TASK:
Restate the data below word for word, omitting pictures.

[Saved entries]
+++

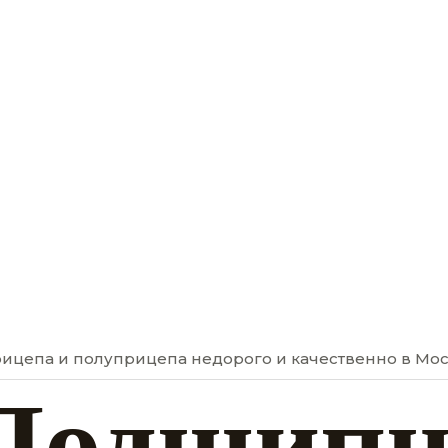
рицепа и полуприцепа недорого и качественно в Мо
Подшипн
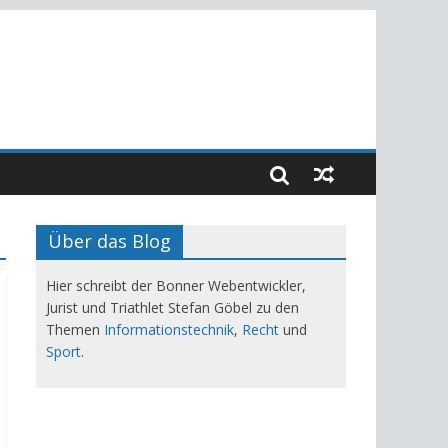
Über das Blog
Hier schreibt der Bonner Webentwickler,
Jurist und Triathlet Stefan Göbel zu den
Themen
Informationstechnik
,
Recht
und
Sport
.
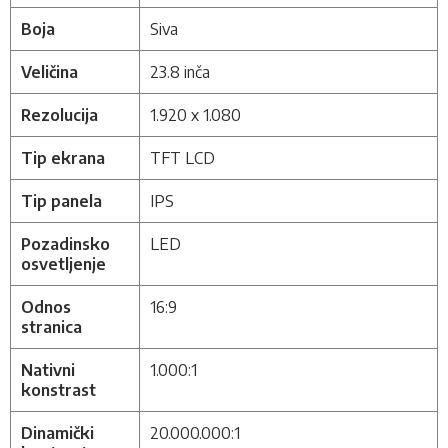
Boja
Siva
Veličina
23.8 inča
Rezolucija
1.920 x 1.080
Tip ekrana
TFT LCD
Tip panela
IPS
Pozadinsko
LED
osvetljenje
Odnos
16:9
stranica
Nativni
1.000:1
konstrast
Dinamički
20.000.000:1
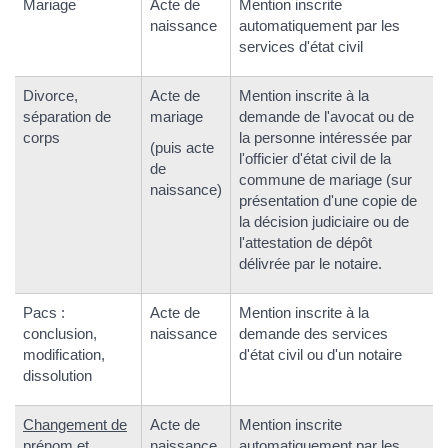
Mariage
Acte de
Mention inscrite
naissance
automatiquement par les
services d'état civil
Divorce,
Acte de
Mention inscrite à la
séparation de
mariage
demande de l'avocat ou de
corps
la personne intéressée par
(puis acte
l'officier d'état civil de la
de
commune de mariage (sur
naissance)
présentation d'une copie de
la décision judiciaire ou de
l'attestation de dépôt
délivrée par le notaire.
Pacs :
Acte de
Mention inscrite à la
conclusion,
naissance
demande des services
modification,
d'état civil ou d'un notaire
dissolution
Changement de
Acte de
Mention inscrite
prénom
et
naissance
automatiquement par les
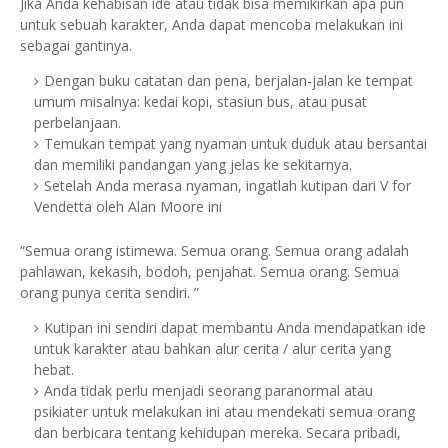
Jika Anda kehabisan ide atau tidak bisa memikirkan apa pun
untuk sebuah karakter, Anda dapat mencoba melakukan ini
sebagai gantinya.
Dengan buku catatan dan pena, berjalan-jalan ke tempat
umum misalnya: kedai kopi, stasiun bus, atau pusat
perbelanjaan.
Temukan tempat yang nyaman untuk duduk atau bersantai
dan memiliki pandangan yang jelas ke sekitarnya.
Setelah Anda merasa nyaman, ingatlah kutipan dari V for
Vendetta oleh Alan Moore ini
“Semua orang istimewa.
Semua orang.
Semua orang adalah
pahlawan, kekasih, bodoh, penjahat.
Semua orang.
Semua
orang punya cerita sendiri. ”
Kutipan ini sendiri dapat membantu Anda mendapatkan ide
untuk karakter atau bahkan alur cerita / alur cerita yang
hebat.
Anda tidak perlu menjadi seorang paranormal atau
psikiater untuk melakukan ini atau mendekati semua orang
dan berbicara tentang kehidupan mereka. Secara pribadi,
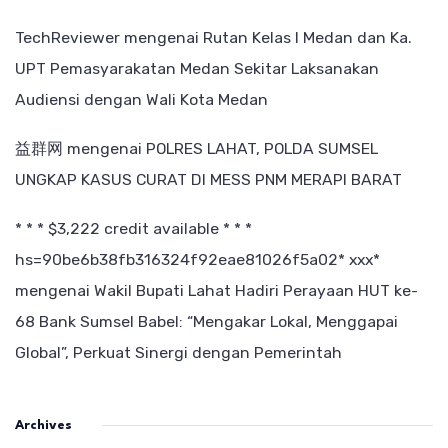
TechReviewer
mengenai
Rutan Kelas I Medan dan Ka.
UPT Pemasyarakatan Medan Sekitar Laksanakan
Audiensi dengan Wali Kota Medan
益群网
mengenai
POLRES LAHAT, POLDA SUMSEL
UNGKAP KASUS CURAT DI MESS PNM MERAPI BARAT
* * * $3,222 credit available * * *
hs=90be6b38fb316324f92eae81026f5a02* ххх*
mengenai
Wakil Bupati Lahat Hadiri Perayaan HUT ke-
68 Bank Sumsel Babel: “Mengakar Lokal, Menggapai
Global”, Perkuat Sinergi dengan Pemerintah
Archives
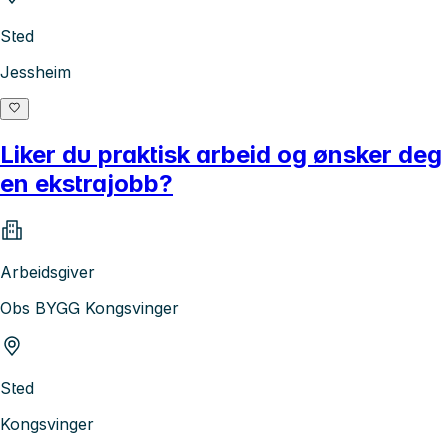
Sted
Jessheim
Liker du praktisk arbeid og ønsker deg
en ekstrajobb?
Arbeidsgiver
Obs BYGG Kongsvinger
Sted
Kongsvinger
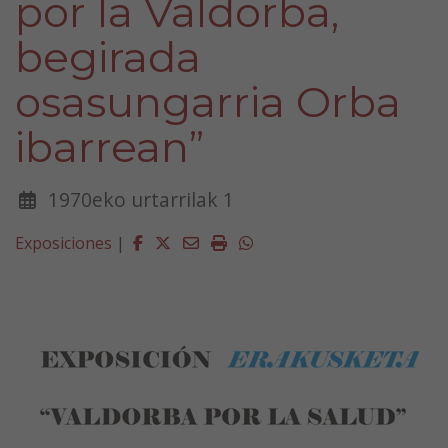
por la Valdorba,
begirada
osasungarria Orba
ibarrean”
1970eko urtarrilak 1
Facebook
Twitter
Email
Imprimir
Whatsapp
Exposiciones
|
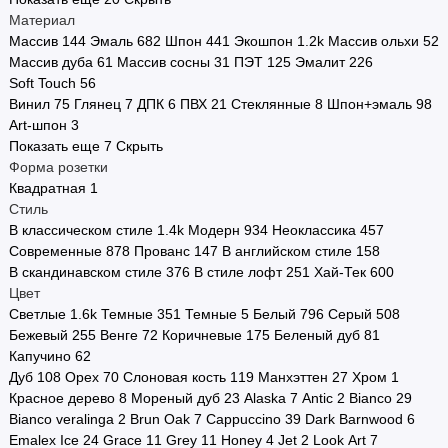
Материал
Стоимость
Массив
144
Эмаль
682
Шпон
441
Экошпон
1.2
k
Массив ольхи
52
Массив дуба
61
Массив сосны
31
ПЭТ
125
Эмалит
226
Страна производства
Soft Touch
56
Винил
75
Глянец
7
ДПК
6
ПВХ
21
Стеклянные
8
Шпон+эмаль
98
Двери в наличии
Art-шпон
3
Показать еще 7
Скрыть
Двери по городам
Форма розетки
Квадратная
1
Показать все
Стиль
В классическом стиле
1.4
k
Модерн
934
Неоклассика
457
Современные
878
Прованс
147
В английском стиле
158
В скандинавском стиле
376
В стиле лофт
251
Хай-Тек
600
Цвет
Светлые
1.6
k
Темные
351
Темные
5
Белый
796
Серый
508
Бежевый
255
Венге
72
Коричневые
175
Беленый дуб
81
Капучино
62
Дуб
108
Орех
70
Слоновая кость
119
Манхэттен
27
Хром
1
Красное дерево
8
Мореный дуб
23
Alaska
7
Antic
2
Bianco
29
Bianco veralinga
2
Brun Oak
7
Cappuccino
39
Dark Barnwood
6
Emalex Ice
24
Grace
11
Grey
11
Honey
4
Jet
2
Look Art
7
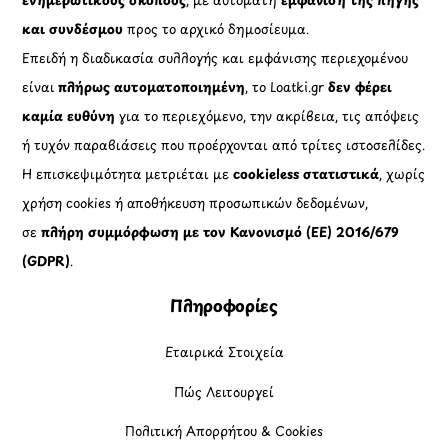
και συνδέσμου
προς το αρχικό δημοσίευμα.
Επειδή η διαδικασία συλλογής και εμφάνισης περιεχομένου
είναι
πλήρως αυτοματοποιημένη
, το Loatki.gr
δεν φέρει
καμία ευθύνη
για το περιεχόμενο, την ακρίβεια, τις απόψεις
ή τυχόν παραβιάσεις που προέρχονται από τρίτες ιστοσελίδες.
Η επισκεψιμότητα μετριέται με
cookieless στατιστικά
, χωρίς
χρήση cookies ή αποθήκευση προσωπικών δεδομένων,
σε
πλήρη συμμόρφωση με τον Κανονισμό (ΕΕ) 2016/679
(GDPR)
.
Πληροφορίες
Εταιρικά Στοιχεία
Πώς Λειτουργεί
Πολιτική Απορρήτου & Cookies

+++

WRITTEN ANSWER:
рицепа и полуприцепа недорого и качественно в Мо
Подшипн
Über das Blog
Hier schreibt der Bonner Webentwickler,
Jurist und Triathlet Stefan Göbel zu den
Themen
Informationstechnik
,
Recht
und
Sport
.
Boja
Siva
Veličina
23.8 inča
Rezolucija
1.920 x 1.080
Tip ekrana
TFT LCD
Tip panela
IPS
Pozadinsko
LED
osvetljenje
Odnos
16:9
stranica
Nativni
1.000:1
konstrast
Dinamički
20.000.000:1
Mariage
Acte de
Mention inscrite
naissance
automatiquement par les
services d'état civil
Divorce,
Acte de
Mention inscrite à la
séparation de
mariage
demande de l'avocat ou de
corps
la personne intéressée par
(puis acte
l'officier d'état civil de la
de
commune de mariage (sur
naissance)
présentation d'une copie de
la décision judiciaire ou de
l'attestation de dépôt
délivrée par le notaire.
Pacs :
Acte de
Mention inscrite à la
conclusion,
naissance
demande des services
modification,
d'état civil ou d'un notaire
dissolution
Changement de
Acte de
Mention inscrite
prénom
et
naissance
automatiquement par les
Jika Anda kehabisan ide atau tidak bisa memikirkan apa pun
untuk sebuah karakter, Anda dapat mencoba melakukan ini
sebagai gantinya.
Dengan buku catatan dan pena, berjalan-jalan ke tempat
umum misalnya: kedai kopi, stasiun bus, atau pusat
perbelanjaan.
Temukan tempat yang nyaman untuk duduk atau bersantai
dan memiliki pandangan yang jelas ke sekitarnya.
Setelah Anda merasa nyaman, ingatlah kutipan dari V for
Vendetta oleh Alan Moore ini
“Semua orang istimewa.
Semua orang.
Semua orang adalah
pahlawan, kekasih, bodoh, penjahat.
Semua orang.
Semua
orang punya cerita sendiri. ”
Kutipan ini sendiri dapat membantu Anda mendapatkan ide
untuk karakter atau bahkan alur cerita / alur cerita yang
hebat.
Anda tidak perlu menjadi seorang paranormal atau
psikiater untuk melakukan ini atau mendekati semua orang
dan berbicara tentang kehidupan mereka. Secara pribadi,
TechReviewer
mengenai
Rutan Kelas I Medan dan Ka.
UPT Pemasyarakatan Medan Sekitar Laksanakan
Audiensi dengan Wali Kota Medan
益群网
mengenai
POLRES LAHAT, POLDA SUMSEL
UNGKAP KASUS CURAT DI MESS PNM MERAPI BARAT
* * * $3,222 credit available * * *
hs=90be6b38fb316324f92eae81026f5a02* ххх*
mengenai
Wakil Bupati Lahat Hadiri Perayaan HUT ke-
68 Bank Sumsel Babel: “Mengakar Lokal, Menggapai
Global”, Perkuat Sinergi dengan Pemerintah
Archives
Sted
Jessheim
Liker du praktisk arbeid og ønsker deg
en ekstrajobb?
Arbeidsgiver
Obs BYGG Kongsvinger
Sted
Kongsvinger
por la Valdorba,
begirada
osasungarria Orba
ibarrean”
1970eko urtarrilak 1
Facebook
Twitter
Email
Imprimir
Whatsapp
Exposiciones
|
Материал
Стоимость
Массив
144
Эмаль
682
Шпон
441
Экошпон
1.2
k
Массив ольхи
52
Массив дуба
61
Массив сосны
31
ПЭТ
125
Эмалит
226
Страна производства
Soft Touch
56
Винил
75
Глянец
7
ДПК
6
ПВХ
21
Стеклянные
8
Шпон+эмаль
98
Двери в наличии
Art-шпон
3
Показать еще 7
Скрыть
Двери по городам
Форма розетки
Квадратная
1
Показать все
Стиль
В классическом стиле
1.4
k
Модерн
934
Неоклассика
457
Современные
878
Прованс
147
В английском стиле
158
В скандинавском стиле
376
В стиле лофт
251
Хай-Тек
600
Цвет
Светлые
1.6
k
Темные
351
Темные
5
Белый
796
Серый
508
Бежевый
255
Венге
72
Коричневые
175
Беленый дуб
81
Капучино
62
Дуб
108
Орех
70
Слоновая кость
119
Манхэттен
27
Хром
1
Красное дерево
8
Мореный дуб
23
Alaska
7
Antic
2
Bianco
29
Bianco veralinga
2
Brun Oak
7
Cappuccino
39
Dark Barnwood
6
Emalex Ice
24
Grace
11
Grey
11
Honey
4
Jet
2
Look Art
7
και συνδέσμου
προς το αρχικό δημοσίευμα.
Επειδή η διαδικασία συλλογής και εμφάνισης περιεχομένου
είναι
πλήρως αυτοματοποιημένη
, το Loatki.gr
δεν φέρει
καμία ευθύνη
για το περιεχόμενο, την ακρίβεια, τις απόψεις
ή τυχόν παραβιάσεις που προέρχονται από τρίτες ιστοσελίδες.
Η επισκεψιμότητα μετριέται με
cookieless στατιστικά
, χωρίς
χρήση cookies ή αποθήκευση προσωπικών δεδομένων,
σε
πλήρη συμμόρφωση με τον Κανονισμό (ΕΕ) 2016/679
(GDPR)
.
Πληροφορίες
Εταιρικά Στοιχεία
Πώς Λειτουργεί
Πολιτική Απορρήτου & Cookies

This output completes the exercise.